While most of the recommendations are fairly innocuous - the committee identifies many issues for further study - one recommendation involves a classic case of policy laundering as the government has manufactured support for provisions found in two major proposed trade agreements that were not even raised by the witnesses that appeared before the committee. The report recommends:

that the Government of Canada (in order to support Canadian businesses on the global stage and ensure the administration of Canada's IP regime is internationally compatible and streamlined) ratify the following key international agreements: the Patent Law Treaty, the Madrid Protocol and Singapore Treaty for trade- marks, and the Hague Agreement for Industrial Designs.

The NDP picked up on the inclusion of the recommendations without any debate, discussion or actual study, noting in its minority report that

As the Committee heard no testimony on the Patent Law Treaty, the Madrid Protocol and Singapore Treaty for trade-marks, and Hague Agreement for Industrial Designs, New Democrat committee members are surprised by the inclusion of a recommendation regarding these treaties in the majority report. The Committee should seek more information before pronouncing on such treaties.

So why did the government representatives on the Industry committee include a recommendation to ratify four international treaties that were not discussed during the committee?

The answer likely lies in the Canada - EU Trade Agreement and the Trans-Pacific Partnership, the two prospective trade agreements that top the government's current trade agenda. According to leaked documents, the Canada - EU Trade Agreement includes provisions that require Canada to make all reasonable efforts to comply with the Singapore Treaty and the Patent Law Treaty as well as accede to the Madrid Protocol and the Hague Agreement.

There are similar requirements in the Trans Pacific Partnership as leaked documents indicate that it includes provisions that require countries to ratify or accede to the Madrid Protocol and the Singapore Treaty as well as make reasonable efforts to ratify or accede to the Patent Law Treaty and the Hague Agreement.

- _Dataset content_:

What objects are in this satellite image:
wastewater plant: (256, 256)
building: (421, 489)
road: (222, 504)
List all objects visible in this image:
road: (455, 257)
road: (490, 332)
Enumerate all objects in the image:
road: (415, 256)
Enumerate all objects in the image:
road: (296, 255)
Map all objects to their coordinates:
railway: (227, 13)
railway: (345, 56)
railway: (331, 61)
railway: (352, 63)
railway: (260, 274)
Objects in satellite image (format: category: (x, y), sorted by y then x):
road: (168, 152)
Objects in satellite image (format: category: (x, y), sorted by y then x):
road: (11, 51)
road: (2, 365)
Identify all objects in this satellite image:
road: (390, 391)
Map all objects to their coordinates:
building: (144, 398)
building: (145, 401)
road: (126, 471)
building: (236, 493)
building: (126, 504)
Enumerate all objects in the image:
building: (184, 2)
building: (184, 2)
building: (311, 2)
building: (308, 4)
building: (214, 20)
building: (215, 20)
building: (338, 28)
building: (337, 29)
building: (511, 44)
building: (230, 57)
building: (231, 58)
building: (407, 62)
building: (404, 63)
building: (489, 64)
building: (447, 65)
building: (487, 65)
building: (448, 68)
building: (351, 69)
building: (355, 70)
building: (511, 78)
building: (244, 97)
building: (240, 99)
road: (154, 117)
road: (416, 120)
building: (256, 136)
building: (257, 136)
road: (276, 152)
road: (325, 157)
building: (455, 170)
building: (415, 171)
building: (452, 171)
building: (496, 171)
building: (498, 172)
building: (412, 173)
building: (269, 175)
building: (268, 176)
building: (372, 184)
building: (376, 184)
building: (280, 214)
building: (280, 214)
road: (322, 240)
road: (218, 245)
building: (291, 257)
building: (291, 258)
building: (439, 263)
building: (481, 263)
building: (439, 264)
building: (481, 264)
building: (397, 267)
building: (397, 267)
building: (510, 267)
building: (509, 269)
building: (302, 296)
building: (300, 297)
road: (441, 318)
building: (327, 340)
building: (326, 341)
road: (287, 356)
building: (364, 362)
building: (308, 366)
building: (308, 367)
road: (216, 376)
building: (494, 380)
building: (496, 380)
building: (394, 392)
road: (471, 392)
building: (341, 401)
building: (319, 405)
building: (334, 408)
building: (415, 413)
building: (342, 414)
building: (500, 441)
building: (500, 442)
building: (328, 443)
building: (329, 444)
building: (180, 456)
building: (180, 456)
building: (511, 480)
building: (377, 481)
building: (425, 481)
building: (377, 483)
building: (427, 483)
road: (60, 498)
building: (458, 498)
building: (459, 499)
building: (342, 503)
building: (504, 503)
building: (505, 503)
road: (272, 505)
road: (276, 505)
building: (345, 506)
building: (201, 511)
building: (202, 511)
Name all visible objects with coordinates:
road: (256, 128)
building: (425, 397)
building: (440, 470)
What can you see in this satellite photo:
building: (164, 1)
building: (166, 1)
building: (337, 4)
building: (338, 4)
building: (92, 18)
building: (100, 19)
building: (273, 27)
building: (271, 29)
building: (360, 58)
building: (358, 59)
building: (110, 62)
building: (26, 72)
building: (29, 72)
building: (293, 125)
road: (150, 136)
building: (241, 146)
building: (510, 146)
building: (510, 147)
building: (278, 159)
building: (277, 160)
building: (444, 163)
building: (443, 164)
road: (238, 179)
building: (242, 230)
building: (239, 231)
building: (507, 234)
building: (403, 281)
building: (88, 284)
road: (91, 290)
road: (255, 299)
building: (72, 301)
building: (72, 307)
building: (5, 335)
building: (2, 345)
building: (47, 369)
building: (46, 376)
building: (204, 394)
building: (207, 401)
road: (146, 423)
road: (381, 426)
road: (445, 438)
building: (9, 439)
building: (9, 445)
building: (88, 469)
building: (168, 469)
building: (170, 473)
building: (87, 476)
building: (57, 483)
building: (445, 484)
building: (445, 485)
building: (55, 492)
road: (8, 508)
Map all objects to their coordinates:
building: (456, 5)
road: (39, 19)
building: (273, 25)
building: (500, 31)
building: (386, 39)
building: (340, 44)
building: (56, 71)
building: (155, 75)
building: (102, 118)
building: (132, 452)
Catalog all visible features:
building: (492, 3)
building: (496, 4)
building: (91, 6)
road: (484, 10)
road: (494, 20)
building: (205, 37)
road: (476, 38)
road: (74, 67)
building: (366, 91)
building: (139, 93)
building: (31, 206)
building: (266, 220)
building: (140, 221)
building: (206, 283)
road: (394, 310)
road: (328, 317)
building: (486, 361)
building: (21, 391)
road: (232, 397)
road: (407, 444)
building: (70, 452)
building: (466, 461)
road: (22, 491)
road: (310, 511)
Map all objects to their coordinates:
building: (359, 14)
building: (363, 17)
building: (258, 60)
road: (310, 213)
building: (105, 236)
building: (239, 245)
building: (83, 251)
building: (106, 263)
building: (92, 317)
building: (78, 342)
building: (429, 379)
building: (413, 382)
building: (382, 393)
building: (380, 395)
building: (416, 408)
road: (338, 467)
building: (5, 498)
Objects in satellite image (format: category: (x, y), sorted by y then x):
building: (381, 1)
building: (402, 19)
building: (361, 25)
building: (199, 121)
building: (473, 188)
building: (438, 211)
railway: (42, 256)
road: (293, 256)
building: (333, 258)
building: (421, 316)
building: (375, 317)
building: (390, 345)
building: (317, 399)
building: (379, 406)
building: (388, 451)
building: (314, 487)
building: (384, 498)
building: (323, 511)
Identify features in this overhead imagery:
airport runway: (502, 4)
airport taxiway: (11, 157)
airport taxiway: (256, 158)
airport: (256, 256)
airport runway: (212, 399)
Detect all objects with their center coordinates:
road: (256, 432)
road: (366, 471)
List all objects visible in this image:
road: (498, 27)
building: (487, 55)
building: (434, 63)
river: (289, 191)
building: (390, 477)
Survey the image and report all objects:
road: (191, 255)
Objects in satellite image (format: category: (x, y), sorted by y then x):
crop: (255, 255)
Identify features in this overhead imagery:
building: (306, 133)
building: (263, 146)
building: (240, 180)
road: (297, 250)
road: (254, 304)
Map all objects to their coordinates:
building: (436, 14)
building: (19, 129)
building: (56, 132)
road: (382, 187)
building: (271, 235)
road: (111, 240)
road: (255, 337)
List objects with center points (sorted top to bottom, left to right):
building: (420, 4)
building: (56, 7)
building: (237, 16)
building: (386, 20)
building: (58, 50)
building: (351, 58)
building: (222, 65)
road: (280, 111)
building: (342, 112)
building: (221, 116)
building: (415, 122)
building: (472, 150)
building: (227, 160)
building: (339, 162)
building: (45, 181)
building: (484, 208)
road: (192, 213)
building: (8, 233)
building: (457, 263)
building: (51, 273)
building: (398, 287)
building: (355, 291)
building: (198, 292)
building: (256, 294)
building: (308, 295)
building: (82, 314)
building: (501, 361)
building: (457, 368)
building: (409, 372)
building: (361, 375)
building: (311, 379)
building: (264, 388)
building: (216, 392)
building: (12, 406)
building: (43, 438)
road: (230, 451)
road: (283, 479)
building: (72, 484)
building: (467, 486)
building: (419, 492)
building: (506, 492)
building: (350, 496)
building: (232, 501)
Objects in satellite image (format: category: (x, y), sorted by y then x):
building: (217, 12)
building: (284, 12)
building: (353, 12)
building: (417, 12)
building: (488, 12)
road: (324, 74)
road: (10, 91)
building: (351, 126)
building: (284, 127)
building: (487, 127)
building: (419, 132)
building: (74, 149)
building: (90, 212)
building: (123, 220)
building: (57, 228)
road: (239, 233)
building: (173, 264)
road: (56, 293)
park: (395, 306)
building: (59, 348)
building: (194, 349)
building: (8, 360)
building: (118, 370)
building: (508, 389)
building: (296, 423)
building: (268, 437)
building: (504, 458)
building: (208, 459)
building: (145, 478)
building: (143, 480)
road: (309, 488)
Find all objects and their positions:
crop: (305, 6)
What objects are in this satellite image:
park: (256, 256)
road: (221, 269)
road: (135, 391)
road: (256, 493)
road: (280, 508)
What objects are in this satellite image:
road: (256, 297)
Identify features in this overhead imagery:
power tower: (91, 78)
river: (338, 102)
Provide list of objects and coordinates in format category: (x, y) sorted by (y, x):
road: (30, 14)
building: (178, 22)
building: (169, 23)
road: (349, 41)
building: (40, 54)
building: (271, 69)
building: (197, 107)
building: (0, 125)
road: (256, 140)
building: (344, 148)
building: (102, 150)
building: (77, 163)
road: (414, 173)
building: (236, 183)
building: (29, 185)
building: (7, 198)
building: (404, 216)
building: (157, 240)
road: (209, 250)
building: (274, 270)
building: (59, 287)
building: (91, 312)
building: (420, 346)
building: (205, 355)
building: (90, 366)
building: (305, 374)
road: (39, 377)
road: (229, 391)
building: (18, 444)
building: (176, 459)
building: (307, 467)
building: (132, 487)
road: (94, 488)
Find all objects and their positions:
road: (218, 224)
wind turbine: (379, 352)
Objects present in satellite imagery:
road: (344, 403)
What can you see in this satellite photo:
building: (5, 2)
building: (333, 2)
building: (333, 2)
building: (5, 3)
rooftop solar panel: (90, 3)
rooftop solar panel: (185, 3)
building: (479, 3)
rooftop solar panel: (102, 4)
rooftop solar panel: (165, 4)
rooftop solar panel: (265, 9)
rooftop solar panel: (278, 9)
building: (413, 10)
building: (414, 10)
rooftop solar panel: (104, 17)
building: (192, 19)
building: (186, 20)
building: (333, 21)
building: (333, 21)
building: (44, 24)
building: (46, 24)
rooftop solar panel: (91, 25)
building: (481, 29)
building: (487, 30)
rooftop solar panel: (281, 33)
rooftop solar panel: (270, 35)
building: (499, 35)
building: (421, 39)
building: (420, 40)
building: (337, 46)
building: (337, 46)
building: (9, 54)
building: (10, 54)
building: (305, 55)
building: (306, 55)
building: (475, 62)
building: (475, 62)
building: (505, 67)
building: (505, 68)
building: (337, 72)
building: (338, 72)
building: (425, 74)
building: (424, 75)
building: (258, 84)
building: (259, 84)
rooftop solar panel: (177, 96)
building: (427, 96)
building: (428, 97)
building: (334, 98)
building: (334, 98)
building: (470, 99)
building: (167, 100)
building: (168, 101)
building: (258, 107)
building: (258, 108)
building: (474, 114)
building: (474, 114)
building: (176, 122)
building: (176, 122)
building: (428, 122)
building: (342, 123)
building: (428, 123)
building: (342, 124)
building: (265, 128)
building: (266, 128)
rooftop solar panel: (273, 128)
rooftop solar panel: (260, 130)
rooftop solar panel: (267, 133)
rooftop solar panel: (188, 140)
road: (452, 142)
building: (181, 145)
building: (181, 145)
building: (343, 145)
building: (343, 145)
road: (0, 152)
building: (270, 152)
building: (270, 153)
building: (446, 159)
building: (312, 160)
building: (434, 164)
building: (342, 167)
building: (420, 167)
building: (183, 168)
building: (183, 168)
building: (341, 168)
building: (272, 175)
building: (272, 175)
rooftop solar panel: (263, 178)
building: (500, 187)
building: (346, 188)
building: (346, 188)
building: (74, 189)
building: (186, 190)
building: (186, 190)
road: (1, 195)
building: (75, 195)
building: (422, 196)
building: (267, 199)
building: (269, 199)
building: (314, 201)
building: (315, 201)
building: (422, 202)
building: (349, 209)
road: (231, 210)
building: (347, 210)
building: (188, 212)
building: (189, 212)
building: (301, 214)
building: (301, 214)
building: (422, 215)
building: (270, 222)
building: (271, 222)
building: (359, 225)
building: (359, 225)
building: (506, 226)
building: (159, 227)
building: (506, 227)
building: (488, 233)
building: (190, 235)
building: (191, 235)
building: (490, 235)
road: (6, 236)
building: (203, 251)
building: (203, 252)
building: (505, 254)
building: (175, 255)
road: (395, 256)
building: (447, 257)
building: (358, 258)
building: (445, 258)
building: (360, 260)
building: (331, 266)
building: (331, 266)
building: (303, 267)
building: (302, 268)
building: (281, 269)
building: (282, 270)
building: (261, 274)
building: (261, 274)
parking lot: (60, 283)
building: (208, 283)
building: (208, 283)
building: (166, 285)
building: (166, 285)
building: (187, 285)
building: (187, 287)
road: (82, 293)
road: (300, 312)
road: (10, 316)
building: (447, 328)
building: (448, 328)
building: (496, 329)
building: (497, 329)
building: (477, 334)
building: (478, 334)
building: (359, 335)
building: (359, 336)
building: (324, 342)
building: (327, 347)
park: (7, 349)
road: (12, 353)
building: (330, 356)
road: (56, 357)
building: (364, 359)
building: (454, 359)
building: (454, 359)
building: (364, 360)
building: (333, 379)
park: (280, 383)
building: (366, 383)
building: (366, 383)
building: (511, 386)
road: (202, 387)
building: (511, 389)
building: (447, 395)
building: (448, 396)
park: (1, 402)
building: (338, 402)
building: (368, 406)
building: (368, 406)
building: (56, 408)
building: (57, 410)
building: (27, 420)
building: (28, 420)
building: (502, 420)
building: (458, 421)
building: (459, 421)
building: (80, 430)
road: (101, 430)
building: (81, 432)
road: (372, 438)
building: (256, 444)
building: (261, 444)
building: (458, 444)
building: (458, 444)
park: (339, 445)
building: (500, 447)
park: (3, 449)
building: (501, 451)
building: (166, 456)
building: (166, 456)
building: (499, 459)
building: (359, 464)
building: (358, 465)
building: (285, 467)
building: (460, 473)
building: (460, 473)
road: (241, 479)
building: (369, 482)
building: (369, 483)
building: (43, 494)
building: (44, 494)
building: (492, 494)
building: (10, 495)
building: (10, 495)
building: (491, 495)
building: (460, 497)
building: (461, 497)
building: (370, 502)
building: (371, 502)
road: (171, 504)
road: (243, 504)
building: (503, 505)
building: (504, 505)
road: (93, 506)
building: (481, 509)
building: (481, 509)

- _Tasks to complete_:
(a) Based on the passage on the committee's treaty recommendation, do statements (i), (ii) and (iii) agree with it? For each, answer yes or no and quote the words that decide it. (i) The committee heard testimony on the Patent Law Treaty. (ii) Leaked documents indicate that the Trans-Pacific Partnership requires countries to ratify or accede to the Madrid Protocol. (iii) The report recommends ratifying three international treaties.
(b) Continue the passage on the committee's treaty recommendation from its last sentence.
The rows are separate material from the passage on the committee's treaty recommendation.

- _Expected responses_:
(a)
(i) No: "As the Committee heard no testimony on the Patent Law Treaty"
(ii) Yes: "it includes provisions that require countries to ratify or accede to the Madrid Protocol and the Singapore Treaty"
(iii) No: "a recommendation to ratify four international treaties"

(b)
These treaties would require significant legal reforms in Canada.  In the case of the Singapore Treaty and the Madrid Protocol, the procedures associated with Canada's trademark laws would face an overhaul, which the Intellectual Property Institute of Canada has noted would benefit only a small number of trademark holders.

The other two treaties also create new procedural requirements, with the Hague Agreement for Industrial Designs establishing a system for registering industrial designs in multiple countries with a single application and the Patent Law Treaty seeking to harmonize formal procedures such as the requirements to obtain a filing date for a patent application, the form and content of a patent application, and representation.

These treaties might make sense for Canada, but it is hard to know without careful study. Instead, the committee has simply recommended their ratification - and the all costs associated with doing so - without any debate or analysis. That represents a case of policy laundering designed to fabricate a record of support for the four treaties. Should Canada reach agreement on CETA or the TPP, the government will presumably use the report to claim support for the treaties that did not really exist.